§ The problem:
Output only the lines of the entries that follow, starting at the one with "19: (830, 257)" and running down to the one with "60: (851, 251)", both included and unchanged.

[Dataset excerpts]

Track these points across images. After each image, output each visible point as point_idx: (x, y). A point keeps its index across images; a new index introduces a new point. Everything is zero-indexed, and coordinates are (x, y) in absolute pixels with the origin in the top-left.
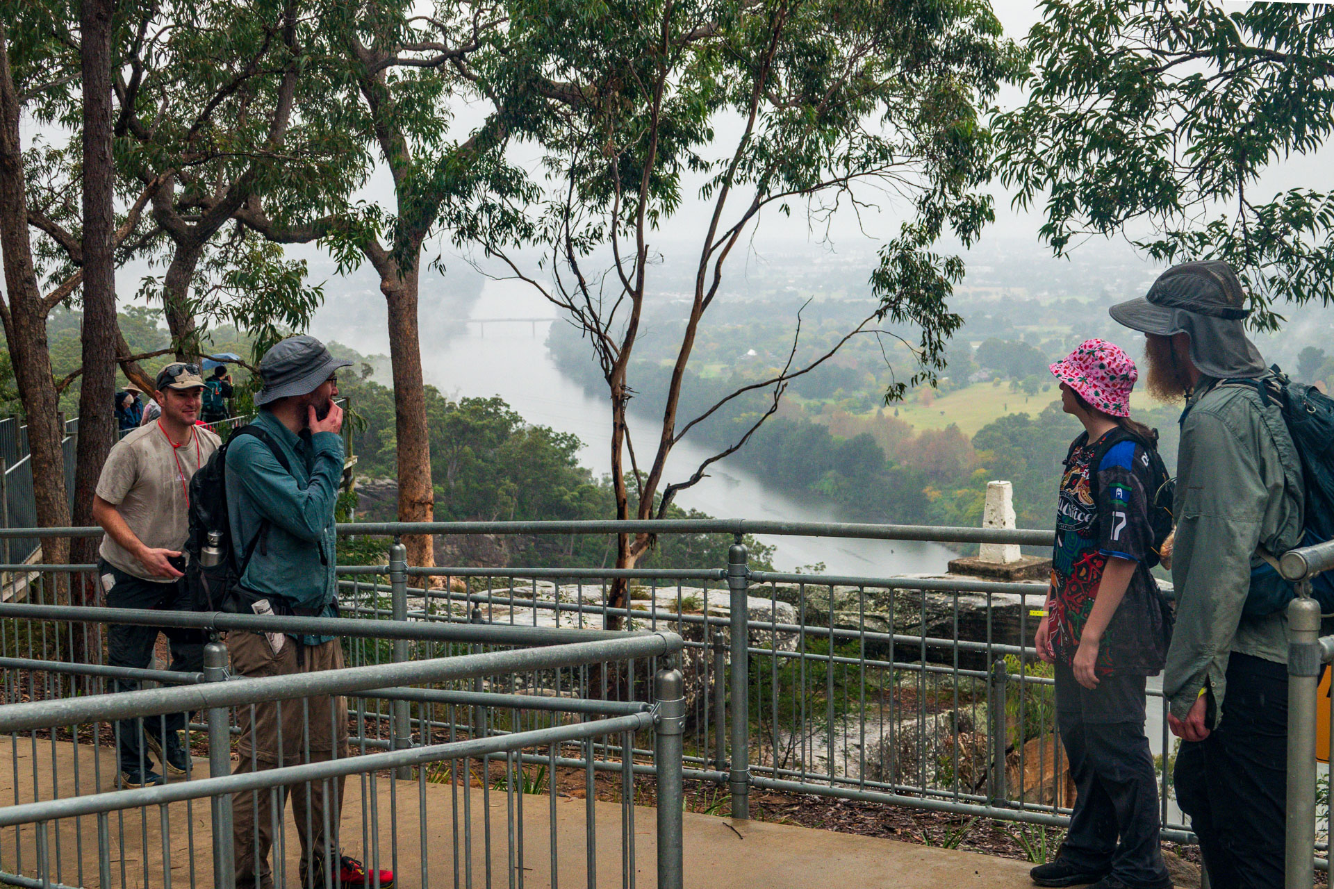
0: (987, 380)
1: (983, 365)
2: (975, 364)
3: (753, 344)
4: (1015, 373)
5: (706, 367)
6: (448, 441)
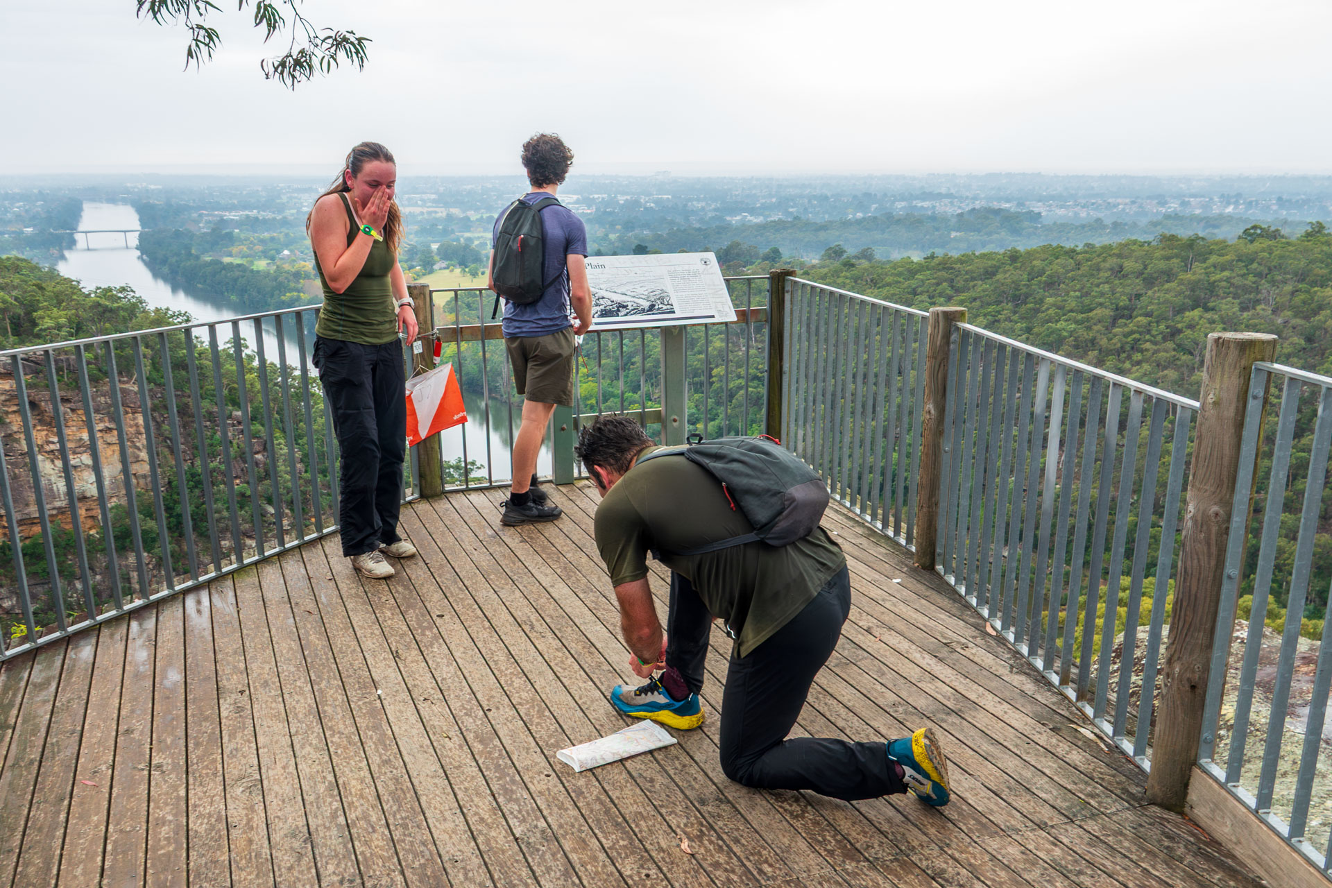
0: (445, 268)
1: (441, 259)
2: (437, 258)
3: (286, 246)
4: (463, 264)
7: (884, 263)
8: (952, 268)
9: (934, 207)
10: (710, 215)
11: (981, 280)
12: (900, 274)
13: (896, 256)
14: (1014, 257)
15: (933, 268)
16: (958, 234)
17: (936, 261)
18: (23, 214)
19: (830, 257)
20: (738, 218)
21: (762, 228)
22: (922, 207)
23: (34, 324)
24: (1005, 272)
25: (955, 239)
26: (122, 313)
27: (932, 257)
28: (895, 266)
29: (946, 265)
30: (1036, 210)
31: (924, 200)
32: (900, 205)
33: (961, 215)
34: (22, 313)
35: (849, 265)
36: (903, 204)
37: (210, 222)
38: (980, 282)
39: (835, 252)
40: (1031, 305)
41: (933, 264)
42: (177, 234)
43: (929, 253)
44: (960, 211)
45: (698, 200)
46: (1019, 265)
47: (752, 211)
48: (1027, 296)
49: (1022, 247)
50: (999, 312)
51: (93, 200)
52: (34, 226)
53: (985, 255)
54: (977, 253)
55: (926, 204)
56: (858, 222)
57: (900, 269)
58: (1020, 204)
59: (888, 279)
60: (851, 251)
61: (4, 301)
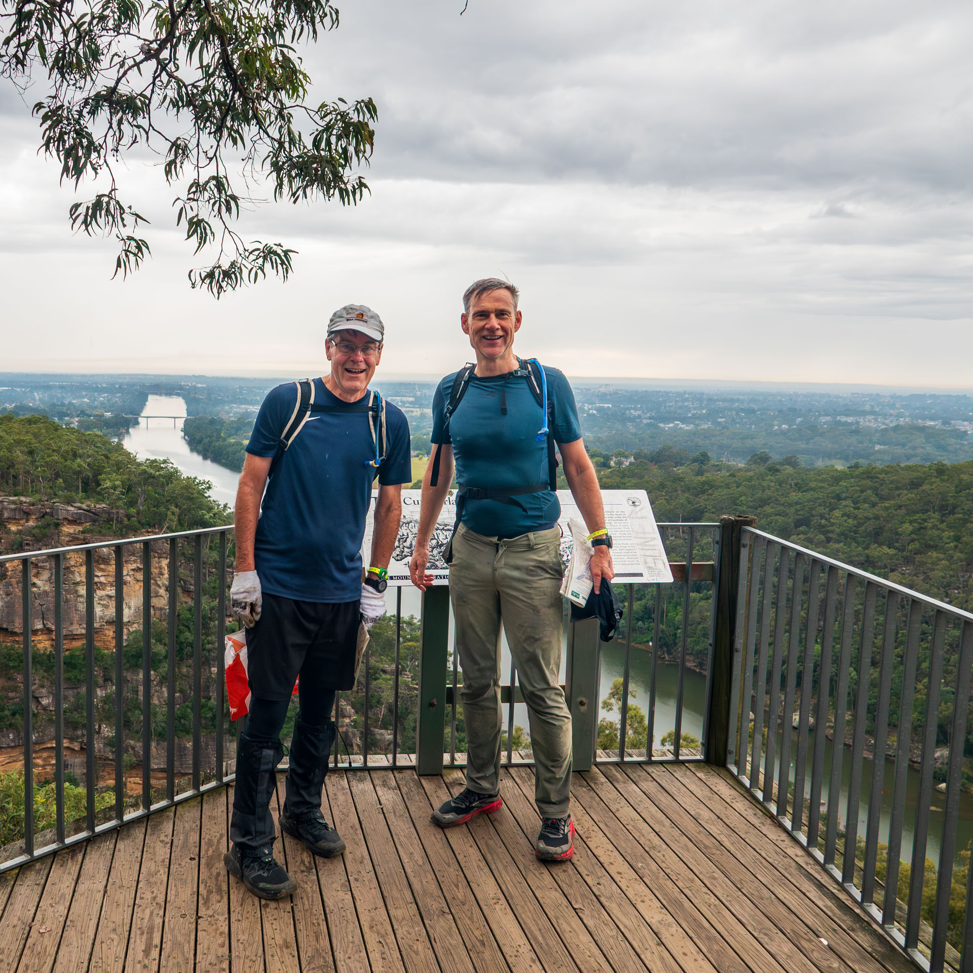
7: (809, 470)
8: (877, 478)
9: (858, 423)
10: (645, 421)
11: (907, 489)
12: (823, 481)
13: (820, 464)
14: (941, 470)
15: (857, 476)
16: (882, 447)
17: (861, 470)
18: (106, 402)
19: (755, 462)
20: (671, 425)
21: (694, 434)
22: (846, 422)
23: (98, 484)
24: (931, 484)
25: (879, 452)
26: (161, 479)
27: (857, 466)
28: (819, 473)
29: (870, 474)
30: (962, 429)
31: (847, 415)
32: (824, 419)
33: (885, 430)
34: (91, 477)
35: (774, 470)
36: (828, 418)
37: (237, 413)
38: (905, 491)
39: (761, 459)
40: (960, 516)
41: (857, 473)
42: (212, 422)
43: (853, 462)
44: (884, 427)
45: (635, 409)
46: (946, 477)
47: (684, 420)
48: (955, 507)
49: (947, 461)
50: (925, 520)
51: (156, 394)
52: (112, 412)
53: (909, 468)
54: (902, 465)
55: (850, 420)
56: (783, 433)
57: (824, 476)
58: (944, 423)
59: (813, 484)
60: (775, 457)
61: (80, 466)
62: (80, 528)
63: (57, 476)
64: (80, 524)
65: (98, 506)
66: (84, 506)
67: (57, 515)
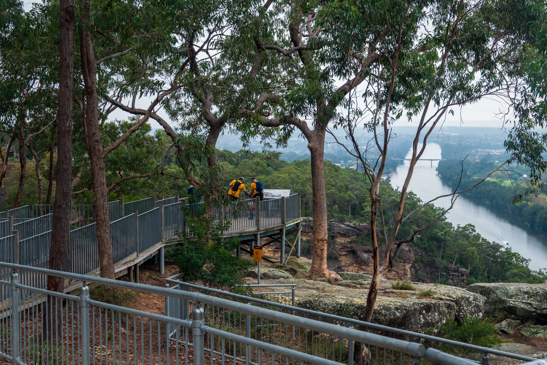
3: (526, 172)
5: (504, 181)
6: (390, 209)
37: (482, 156)
42: (461, 163)
61: (350, 196)
62: (349, 240)
63: (334, 202)
64: (349, 237)
65: (361, 224)
66: (351, 224)
67: (333, 230)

§ Result of this exercise:
19: (830, 257)
20: (738, 218)
21: (762, 228)
22: (922, 207)
23: (34, 324)
24: (1005, 272)
25: (955, 239)
26: (122, 313)
27: (932, 257)
28: (895, 266)
29: (946, 265)
30: (1036, 210)
31: (924, 200)
32: (900, 205)
33: (961, 215)
34: (22, 313)
35: (849, 265)
36: (903, 204)
37: (210, 222)
38: (980, 282)
39: (835, 252)
40: (1031, 305)
41: (933, 264)
42: (177, 234)
43: (929, 253)
44: (960, 211)
45: (698, 200)
46: (1019, 265)
47: (752, 211)
48: (1027, 296)
49: (1022, 247)
50: (999, 312)
51: (93, 200)
52: (34, 226)
53: (985, 255)
54: (977, 253)
55: (926, 204)
56: (858, 222)
57: (900, 269)
58: (1020, 204)
59: (888, 279)
60: (851, 251)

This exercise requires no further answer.